# Dr. Phil's son



## edhead2000 (Feb 3, 2004)

I was watching Dr. Phil the other day and his son, Jay, was on there doing the Teen Weight Loss Challenge.  Jay said that he had done martial arts since he was a little kid........anyone know what type or anything?  I was just curious.


----------



## Cryozombie (Feb 3, 2004)

Dr Phil's son Jay has a black belt in TaeKwonDo.  I have no idea about the other one.


----------



## edhead2000 (Feb 3, 2004)

Why thank you.


----------



## kenpo12 (Feb 4, 2004)

Dr Phil's son fat like him and giving weight loss advice?  hhahahahha


----------



## Chronuss (Feb 4, 2004)

I saw the Teen Weight Loss Challenge, too...I thought it was cool that along with the physical trainers, they got the five teens into Martial Arts as well.  extremely cool.

• [DATA EXCERPTS]:

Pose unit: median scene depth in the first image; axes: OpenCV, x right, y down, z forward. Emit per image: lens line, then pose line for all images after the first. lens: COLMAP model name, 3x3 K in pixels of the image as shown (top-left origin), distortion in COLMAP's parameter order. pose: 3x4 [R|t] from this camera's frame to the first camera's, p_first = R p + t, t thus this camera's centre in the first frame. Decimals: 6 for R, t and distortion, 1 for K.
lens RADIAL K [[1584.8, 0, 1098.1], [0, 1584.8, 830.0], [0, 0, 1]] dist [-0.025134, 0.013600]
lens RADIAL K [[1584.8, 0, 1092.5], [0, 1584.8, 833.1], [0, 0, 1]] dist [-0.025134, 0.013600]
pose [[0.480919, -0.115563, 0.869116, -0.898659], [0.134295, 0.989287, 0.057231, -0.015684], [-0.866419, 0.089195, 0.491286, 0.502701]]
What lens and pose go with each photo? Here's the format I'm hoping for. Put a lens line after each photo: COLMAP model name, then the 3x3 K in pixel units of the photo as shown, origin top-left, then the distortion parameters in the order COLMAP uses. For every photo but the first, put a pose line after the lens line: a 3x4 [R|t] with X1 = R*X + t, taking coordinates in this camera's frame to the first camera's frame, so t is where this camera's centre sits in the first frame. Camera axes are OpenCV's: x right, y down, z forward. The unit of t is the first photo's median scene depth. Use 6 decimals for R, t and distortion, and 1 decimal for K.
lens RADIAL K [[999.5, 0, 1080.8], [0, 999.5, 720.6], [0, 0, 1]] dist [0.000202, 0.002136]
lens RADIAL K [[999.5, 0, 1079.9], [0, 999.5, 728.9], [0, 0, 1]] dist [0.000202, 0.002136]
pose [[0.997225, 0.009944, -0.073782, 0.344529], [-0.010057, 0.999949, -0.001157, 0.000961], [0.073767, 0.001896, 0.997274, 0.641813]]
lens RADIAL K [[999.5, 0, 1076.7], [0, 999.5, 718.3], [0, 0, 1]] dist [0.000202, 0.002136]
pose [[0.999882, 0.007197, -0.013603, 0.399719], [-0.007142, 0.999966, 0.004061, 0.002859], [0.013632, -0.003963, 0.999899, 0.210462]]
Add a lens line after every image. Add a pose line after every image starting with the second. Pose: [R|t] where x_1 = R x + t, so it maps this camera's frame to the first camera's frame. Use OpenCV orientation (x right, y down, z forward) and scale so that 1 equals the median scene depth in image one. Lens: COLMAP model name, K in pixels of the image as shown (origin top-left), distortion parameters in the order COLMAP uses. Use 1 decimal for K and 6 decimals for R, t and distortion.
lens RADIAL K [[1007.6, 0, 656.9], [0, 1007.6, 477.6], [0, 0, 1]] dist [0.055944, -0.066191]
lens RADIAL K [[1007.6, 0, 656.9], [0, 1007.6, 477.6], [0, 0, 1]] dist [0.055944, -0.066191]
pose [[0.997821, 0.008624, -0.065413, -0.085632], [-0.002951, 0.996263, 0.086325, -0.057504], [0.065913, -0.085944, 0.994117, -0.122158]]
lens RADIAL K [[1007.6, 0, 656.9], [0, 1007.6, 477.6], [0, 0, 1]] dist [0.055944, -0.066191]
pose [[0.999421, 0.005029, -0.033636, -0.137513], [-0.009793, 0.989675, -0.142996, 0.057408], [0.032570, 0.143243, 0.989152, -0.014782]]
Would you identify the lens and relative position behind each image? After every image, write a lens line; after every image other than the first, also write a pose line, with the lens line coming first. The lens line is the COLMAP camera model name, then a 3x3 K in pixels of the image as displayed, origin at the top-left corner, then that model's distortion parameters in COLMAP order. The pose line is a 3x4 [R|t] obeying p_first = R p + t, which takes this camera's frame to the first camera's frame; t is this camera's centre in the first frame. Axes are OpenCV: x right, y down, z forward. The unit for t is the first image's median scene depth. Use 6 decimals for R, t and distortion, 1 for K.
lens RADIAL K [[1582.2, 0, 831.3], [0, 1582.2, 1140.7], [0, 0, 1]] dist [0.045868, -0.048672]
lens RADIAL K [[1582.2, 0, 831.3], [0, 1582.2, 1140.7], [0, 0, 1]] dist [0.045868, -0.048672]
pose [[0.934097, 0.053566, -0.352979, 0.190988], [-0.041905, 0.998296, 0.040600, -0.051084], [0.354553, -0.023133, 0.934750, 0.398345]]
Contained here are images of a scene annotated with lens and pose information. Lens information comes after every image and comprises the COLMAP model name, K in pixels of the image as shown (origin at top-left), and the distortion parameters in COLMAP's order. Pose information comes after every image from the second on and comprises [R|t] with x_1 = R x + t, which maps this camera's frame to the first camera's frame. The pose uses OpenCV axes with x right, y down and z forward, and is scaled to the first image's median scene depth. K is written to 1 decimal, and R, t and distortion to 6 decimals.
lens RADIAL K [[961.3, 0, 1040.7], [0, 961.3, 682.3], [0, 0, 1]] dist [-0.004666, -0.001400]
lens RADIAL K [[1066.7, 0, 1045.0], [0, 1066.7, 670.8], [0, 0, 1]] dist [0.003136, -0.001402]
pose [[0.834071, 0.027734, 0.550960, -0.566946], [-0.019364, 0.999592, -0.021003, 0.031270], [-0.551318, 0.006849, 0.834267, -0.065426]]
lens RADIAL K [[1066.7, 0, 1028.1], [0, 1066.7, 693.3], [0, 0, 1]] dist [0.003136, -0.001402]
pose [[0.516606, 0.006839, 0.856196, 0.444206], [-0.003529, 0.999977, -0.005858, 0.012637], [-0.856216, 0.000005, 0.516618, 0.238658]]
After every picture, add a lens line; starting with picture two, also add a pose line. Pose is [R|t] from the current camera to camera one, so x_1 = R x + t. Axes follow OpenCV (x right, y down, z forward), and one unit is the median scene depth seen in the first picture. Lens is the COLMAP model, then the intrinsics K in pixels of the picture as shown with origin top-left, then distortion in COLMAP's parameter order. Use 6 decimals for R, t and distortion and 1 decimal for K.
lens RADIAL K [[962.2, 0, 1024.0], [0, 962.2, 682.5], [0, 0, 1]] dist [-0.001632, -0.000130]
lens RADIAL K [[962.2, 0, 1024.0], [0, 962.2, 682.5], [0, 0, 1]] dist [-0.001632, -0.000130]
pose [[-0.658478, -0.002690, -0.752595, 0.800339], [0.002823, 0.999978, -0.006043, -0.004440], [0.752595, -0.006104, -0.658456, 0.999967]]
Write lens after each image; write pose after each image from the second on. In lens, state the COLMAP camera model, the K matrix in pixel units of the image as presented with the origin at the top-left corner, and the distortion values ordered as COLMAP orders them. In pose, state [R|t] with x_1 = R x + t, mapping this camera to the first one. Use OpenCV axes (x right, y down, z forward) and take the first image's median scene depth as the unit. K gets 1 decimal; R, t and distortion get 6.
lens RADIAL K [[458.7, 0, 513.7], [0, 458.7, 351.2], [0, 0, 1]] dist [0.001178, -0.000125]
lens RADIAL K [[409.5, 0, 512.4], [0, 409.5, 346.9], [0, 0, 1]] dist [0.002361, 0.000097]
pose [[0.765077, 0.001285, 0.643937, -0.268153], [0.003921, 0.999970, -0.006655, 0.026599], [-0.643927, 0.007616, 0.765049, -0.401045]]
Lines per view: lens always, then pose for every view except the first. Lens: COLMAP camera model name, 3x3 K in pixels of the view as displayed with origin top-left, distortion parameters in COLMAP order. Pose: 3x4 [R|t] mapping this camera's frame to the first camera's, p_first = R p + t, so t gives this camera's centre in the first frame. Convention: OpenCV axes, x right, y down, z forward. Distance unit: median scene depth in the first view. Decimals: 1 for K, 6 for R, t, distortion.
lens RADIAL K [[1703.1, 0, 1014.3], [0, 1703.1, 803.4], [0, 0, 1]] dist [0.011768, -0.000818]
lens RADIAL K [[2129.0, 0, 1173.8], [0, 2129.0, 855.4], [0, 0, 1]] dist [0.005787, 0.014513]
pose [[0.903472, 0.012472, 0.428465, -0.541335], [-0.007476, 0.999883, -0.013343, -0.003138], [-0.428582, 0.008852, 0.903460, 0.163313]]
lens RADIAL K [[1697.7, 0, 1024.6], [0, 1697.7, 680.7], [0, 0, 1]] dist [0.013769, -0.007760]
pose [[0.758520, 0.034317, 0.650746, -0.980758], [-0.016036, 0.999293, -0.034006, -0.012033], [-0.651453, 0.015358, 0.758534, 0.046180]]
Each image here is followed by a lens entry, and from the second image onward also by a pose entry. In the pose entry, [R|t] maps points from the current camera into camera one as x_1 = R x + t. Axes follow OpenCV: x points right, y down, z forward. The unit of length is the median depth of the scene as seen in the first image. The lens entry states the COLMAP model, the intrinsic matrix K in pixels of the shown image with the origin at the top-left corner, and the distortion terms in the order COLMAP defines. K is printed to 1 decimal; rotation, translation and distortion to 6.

• [REQUIRED ACTIONS]:
1. Condense the post in the Dr. Phil thread that begins "I was watching Dr. Phil the other day" while keeping its main facts.
2. Continue the Dr. Phil thread from its last post.
The rows are not used here.

• [ANSWERS PER TASK]:
1. The poster saw Dr. Phil's son Jay on the show doing the Teen Weight Loss Challenge. Jay said he had done martial arts since he was a little kid, and the poster is curious whether anyone knows which type.

2.
----------



## edhead2000 (Feb 4, 2004)

I definitely think that Jay hit all the right buttons by doing that.  It's good to see that people recognize martial arts for all that it has to offer.


----------



## Chronuss (Feb 5, 2004)

...I tried to find out what system he studied...but couldn't find any info on the Dr. Phil site or the site about the books...blah.


----------



## edhead2000 (Feb 5, 2004)

I couldn't either!  I emailed the site, but no response yet.  Technopunk posted above that it was TKD.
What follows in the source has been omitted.